Thursday, November 8, 2018

Skin of My Teeth

My film education continues to unfold nightly.

On the surface, last night's installment of VCU Cinematheque should have been right up my alley. I've gone on record admitting that '60s and '70s movies fascinate me for the shifting cultural mores given voice through Hollywood's eyes.

Of course, the groovy fashions and music don't hurt, either.

So, by all accounts, I should have loved Michelangelo Antonioni's overblown paean to the late '60s counterculture, "Zabriskie Point." Mr. Wright had not only been to Death Valley and spotted the sign for Zabriskie Point, but had already seen the film several times, including as an impressionable young man when it came out. For me, only the title was familiar.

We started at Ipanema and then shifted the action across to the Grace Street Theatre. Both were full of people who weren't alive when Kurt Cobain checked out.
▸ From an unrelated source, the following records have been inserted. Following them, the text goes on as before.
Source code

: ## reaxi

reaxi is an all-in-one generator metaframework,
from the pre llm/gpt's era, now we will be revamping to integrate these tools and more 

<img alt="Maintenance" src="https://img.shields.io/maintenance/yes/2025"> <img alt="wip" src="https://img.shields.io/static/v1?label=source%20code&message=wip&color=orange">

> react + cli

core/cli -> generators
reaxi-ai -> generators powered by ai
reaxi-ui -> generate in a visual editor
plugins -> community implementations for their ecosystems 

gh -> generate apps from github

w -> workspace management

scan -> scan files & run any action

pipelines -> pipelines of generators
Think about that.

When the visiting professor with the German accent got up to introduce the film, he began to wax poetic about the era of student protests and dropping out and turning on, explaining to the clueless student audience that the film was part of a 3-part deal with MGM for the talented Italian director. "Hollywood thought they cold throw big money at Antonioni," he shared and then chuckled in disgust.

Little did they realize that he'd just spend all their money while essentially holding up a giant middle finger to the U.S. To that, I say "well done," although I can see where others might see it as ungrateful and nervy.

Looking around the theater at students born at the tail end of the '90s, the prof instructed them, "Go ask your grandparents about the '70s." If they remember, they weren't there.

It was just too bad that no one had taken the time to explain to these world studies and film students how and why films were being made in 1970. No doubt Antonioni, known for his brilliant framing,  cinematography and use of music, would have been disdainful of students today who simply couldn't fathom a film with an extended orgy scene in the desert (first uncomfortable tittering, followed by outright laughter) or a succession of a dozen shots of a house being blown up from different angles.

And don't get me started on their major sighing at the leisurely pacing of the film, which I loved.

If only MGM hadn't cut Antonioni's original ending - a plane sky-writing "F*ck you, America" - they'd have seen something they could understand. As it stood, they'd need to go ask their grandparents why there were so many bad mustaches in the olden days.

Tonight's lesson in film was much more of a treat because there's a particular pleasure to seeing a Hitchcock movie you've never seen before. Even Mr. Wright was in the dark on this one.

Hello, "Shadow of Doubt," nice to make your acquaintance.

After crispy golden rolls and a banh mi at Sen across from the Byrd, we crossed the street for the 1943 psychological thriller written by Thornton Wilder - yes, he of "Our Town" - that Hitch often referred to as his favorite.

And, if not his favorite, according to Byrd manager Todd, his most plausible story.

Because only Hitch would think that a serial murderer coming to live with his older sister's family in the bucolic town of Santa Rosa and talking an unnatural interest in his namesake niece (knowing Hitch, he probably intended the squirm-worthy implications of Uncle Charlie hitting on his sister's oldest daughter) was perfectly plausible.

Not that I cared. From the opening shot, what had my attention was that I was seeing the actor Henry Travers onscreen as something other than Clarence, the angel, from "It's a Wonderful Life." Like a kindergartner who thinks her teacher lives in the classroom, I just assumed Travers had only played that one role.

The funniest scenes in the movie were those between Travers and a nerdy, young Hume Cronyn (whom I only knew as an old man, so I didn't even recognize him until the credits), neighbors who spent their free time trading ideas for how to murder each other creatively and successfully.

Mainly, I reveled in watching a Hitchcock movie I'd never seen before, taking in every dramatically lit shadow, oddball ceiling angle and telltale hand gesture in a crisply black and white movie with infinite shades of gray.

I was so engrossed I missed Hitchcock's cameo as a bridge player on board a train and had to ask Todd on the way out when he'd been onscreen.

Best of all, there were no tittering students and nobody whining about the film's pacing, although a couple in our aisle walked out after half an hour (I was dying to know why). Everyone who'd come to see "Shadow of Doubt" - and many of us were first-timers, evidenced by Todd asking who'd never seen it and more than half the room raising their hands - accepted the film for the 1943 Hitchcock classic that it was.

And if you don't believe me, go ask your grandparents.